Le gràdh à Glaschuv (With love from Glasgow)

I represented Fortell India, an associate of IATEFL, at the 51st IATEFL Conference held in Glasgow, Scotland from 3 to 7 April 2017. The representatives of associates from across the world congregated on 3 April for Associates’ Day, to interact and network with their global counterparts.

The day began with a warm welcome by Lou McLaughlin, IATEFL associates’ Chair. This was followed by a presentation of the report for the year 2016-2017 highlighting the role of project awards. Set up in 2014, IATEFL Projects offers grants of up to £ 3,000 to one teaching association every year. The grants have to be used to finance a project that will result in an improvement in language teaching and learning in the local community and give an opportunity to less experienced teachers to take on an active role. Besides this, the project conducts two workshops for a minimum of 40 teachers in blended sessions (online and face-to-face). Attending associates were also encouraged to apply for these awards. IATEFL online events were highlighted and members were asked to motivate other members to participate. In the afternoon session, the representatives displayed their posters, materials, etc., and engaged in an interactive discussion. Many representatives evinced a keen interest in getting their article published in the journal Fortell. In the evening, there was a presentation on the Hornby scholarship. The day came to a close with the vote of thanks.

During the conference, each representative of the member associations under the IATEFL umbrella was given a dedicated slot to interact with participants at the conference and the wider audience. These sessions were held in the Exhibition Section of the conference. Fortell India was allocated a dedicated slot on 05 April from 10:15 a.m. to 12:20 p.m. Attendees were very keen to learn about ELT in India and how Fortell contributes to the professional and academic development of its members. There were several inquiries about membership to Fortell and the journal was also widely appreciated. It was indeed a proud moment for me as the ambassador for Fortell India.
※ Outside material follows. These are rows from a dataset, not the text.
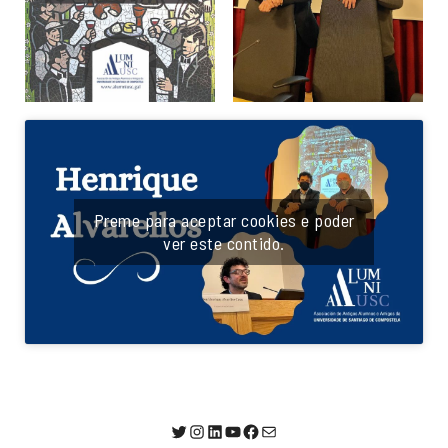
Preme para aceptar cookies e poder
ver este contido.
@AlumniUSC1
Instagram
LinkedIn
YouTube
Facebook
Correo electrónico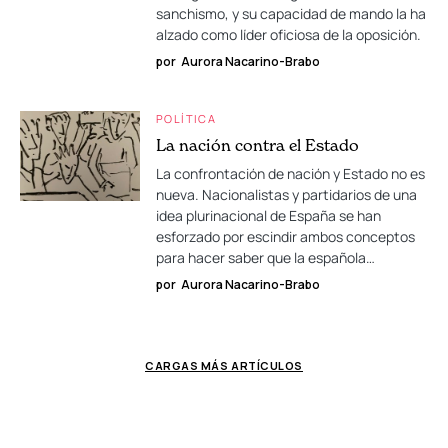
sanchismo, y su capacidad de mando la ha
alzado como líder oficiosa de la oposición.
por
Aurora Nacarino-Brabo
POLÍTICA
La nación contra el Estado
La confrontación de nación y Estado no es
nueva. Nacionalistas y partidarios de una
idea plurinacional de España se han
esforzado por escindir ambos conceptos
para hacer saber que la española…
por
Aurora Nacarino-Brabo
CARGAS MÁS ARTÍCULOS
The conference provided a space for exchange of ideas, approaches and strategies. It was enriching to learn from my peer’s experiences and also to share perspectives from India. As always, coming from a multi-lingual country with many “Englishes” enables one to connect with and appreciate diverse cultural nuances. At the conference, I learnt some new and interesting things about the Gaelic language too. I was pleased to see signage in Gaelic and English on my way to the conference and back and was reminded of real life examples being incorporated in task based activities back home. While conversing with Les Kirkham, former chair, I had the opportunity to learn that Highland Scottish Gaelic is distinct from the Lowlands’ old English. At present, the Scots English—also known as “Lallans”—spoken in the Lowlands is closer to the original English than the English spoken in England. Before the 15th century, these dialects were known as Inglis (English) by its own speakers, with Gaelic being called Scottis (Scottish). Today, Scottish Gaelic is recognized as a separate language from Irish Gaelic. Scottish Gaelic co-existed with English for a long time in Scotland, and bilingualism was common during a certain period of history. I found the Scots people to be very polite and welcoming. Their understanding of socio-political history and its impact on education and society was inspiring.

The conference had a wonderful air of camaraderie and passionate engagement with ELT. Practitioners’ concerns about incorporating cultural history and local contexts in the teaching and learning spaces were shared across the board. It was stimulating to see the range of work and the strategies adopted by the co-participants towards enhancing learner abilities. Colleagues from Scotland, Ireland, England, Romania, Spain, Japan, Korea, Egypt, Nepal, Pakistan, China, Saudi Arabia and Mexico also stopped by the Fortell display area and discussed ideas and local initiatives. I spoke at a forum on the topic “Listening effectively: Teaching and Learning Through Task Based Activities” and enjoyed interacting with the audiences afterwards.  The Scottish saying “Learn young, learn fair; learn old, learn more”, could not have been more apt!

Kirti Kapur, Professor of English at NCERT, India,  has 29 years of teaching experience in the areas of English Language and Literature. Kirti is a recipient of the Ray Tongue scholarship awarded by IATEFL and the TESOL award for Professional Development. Her expertise lies in curriculum and syllabi design, textbook development, teacher training and research consultancy.